2) Des recommandations pour un futur (non planifié)
Au fil du rapport, des constats se transforment en recommandations à respecter comme :
- harmoniser les descriptions des conditions d fonctionnement pendant les mesurages
- harmoniser les méthodes de prélèvements et d’analyses
- allonger la durée des prélèvements : au moins une heure
- allonger les durées de peinture pendant les contrôles,
- transmission aux laboratoires des conditions de productions
- transmettre les prélèvements aux labos d’analyse rapidement : moins de 2 semaines
- conserver les prélèvements à moins de 4° C
- maintenir le PH à au moins 8
A ce jour, aucune décision ne semble avoir été prise et publiée pour cadrer les prélèvements et analyses et progresser dans la fiabilité des mesures.
Attend-on que la norme en cours de révision soit définie ? Espérons que non pour notre santé.
3) La campagne de Mai 2025 – 100 fois le seuil de Chrome VI
Dans les annexes du rapport, on identifie bien la campagne de mesures du 20 mai 2025 et ses caractéristiques ainsi que celles des 2 autres bureaux d’études.
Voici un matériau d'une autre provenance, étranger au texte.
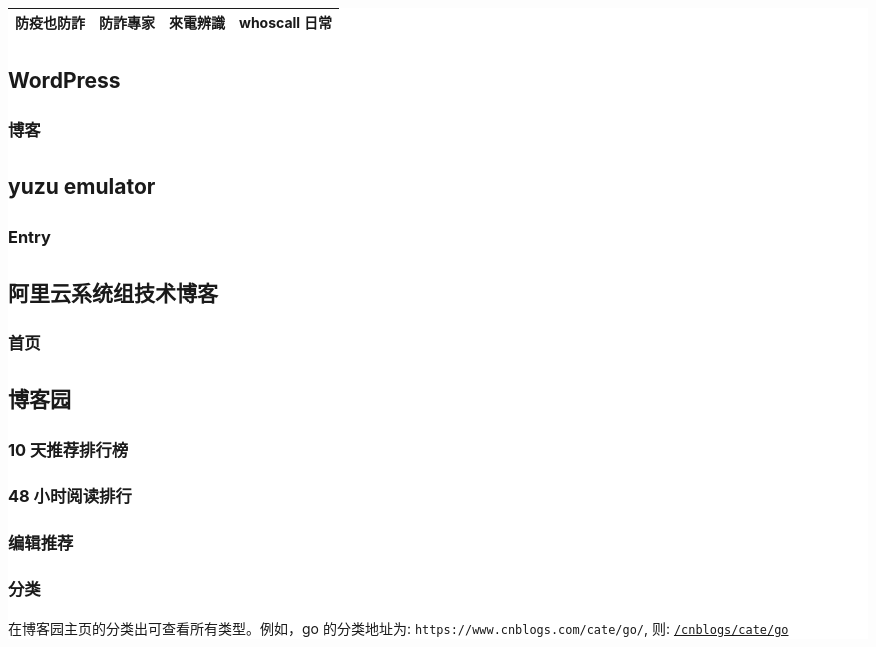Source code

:<Route author="nczitzk" example="/whoscall/tags/whoscall小百科" path="/whoscall/tags/:tag?" :paramsDesc="['標籤，见下表，可在对应標籤页 URL 中找到，默认为最新文章']">

| 防疫也防詐 | 防詐專家 | 來電辨識 | whoscall 日常 |
| ---------- | -------- | -------- | ------------- |

</Route>

## WordPress

### 博客

<Route author="Lonor" example="/blogs/wordpress/lawrence.code.blog" path="/blogs/wordpress/:domain/:https?" :paramsDesc="['WordPress 博客域名', '默认 https 协议。填写 `http`或`https`']"/>

## yuzu emulator

### Entry

<Route author="nczitzk" example="/yuzu-emu/entry" path="/yuzu-emu/entry" />

## 阿里云系统组技术博客

### 首页

<Route author="attenuation" example="/aliyun-kernel/index" path="/aliyun-kernel/index"/>

## 博客园

### 10 天推荐排行榜

<Route author="hujingnb" example="/cnblogs/aggsite/topdiggs" path="/cnblogs/aggsite/topdiggs" radar="1" rssbud="1"/>

### 48 小时阅读排行

<Route author="hujingnb" example="/cnblogs/aggsite/topviews" path="/cnblogs/aggsite/topviews" radar="1" rssbud="1"/>

### 编辑推荐

<Route author="hujingnb" example="/cnblogs/aggsite/headline" path="/cnblogs/aggsite/headline" radar="1" rssbud="1"/>

### 分类

<Route author="hujingnb" example="/cnblogs/cate/go" path="/cnblogs/cate/:type" :paramsDesc="['类型']" radar="1" rssbud="1">

在博客园主页的分类出可查看所有类型。例如，go 的分类地址为: `https://www.cnblogs.com/cate/go/`, 则: [`/cnblogs/cate/go`](https://rsshub.app/cnblogs/cate/go)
Sur les pages 29 et 30 concernant les rejets SUNKISS 2 Nord et Sud, on peut remarquer que les durées de prélèvement de DEKRA sont les plus longues (125 mn) comme c’est conseillé par INERIS (cf. supra). De même, les volumes prélevés sont aussi parmi les plus élevés.
L’examen des LQ, limites de quantification, des différentes campagnes montre que celles de DEKRA en mai 2025, pour SUNKISS sont les plus basses.
Aucun commentaire critique n’est fait concernant cette campagne.
Que doit-on penser ? que les résultats de cette campagne sont erronés ?
ou qu’ils sont aussi justes et/ou aussi faux que ceux des autres bureaux d’études ?
Il est urgent que les services de l’État précisent et imposent par arrêté les conditions de mesure, en suivant les recommandations d’INERIS – et de la norme-, pour que les mesures ne soient pas « vides de sens » et que la population se sente un peu à l’abri de ce cancérogène notoire.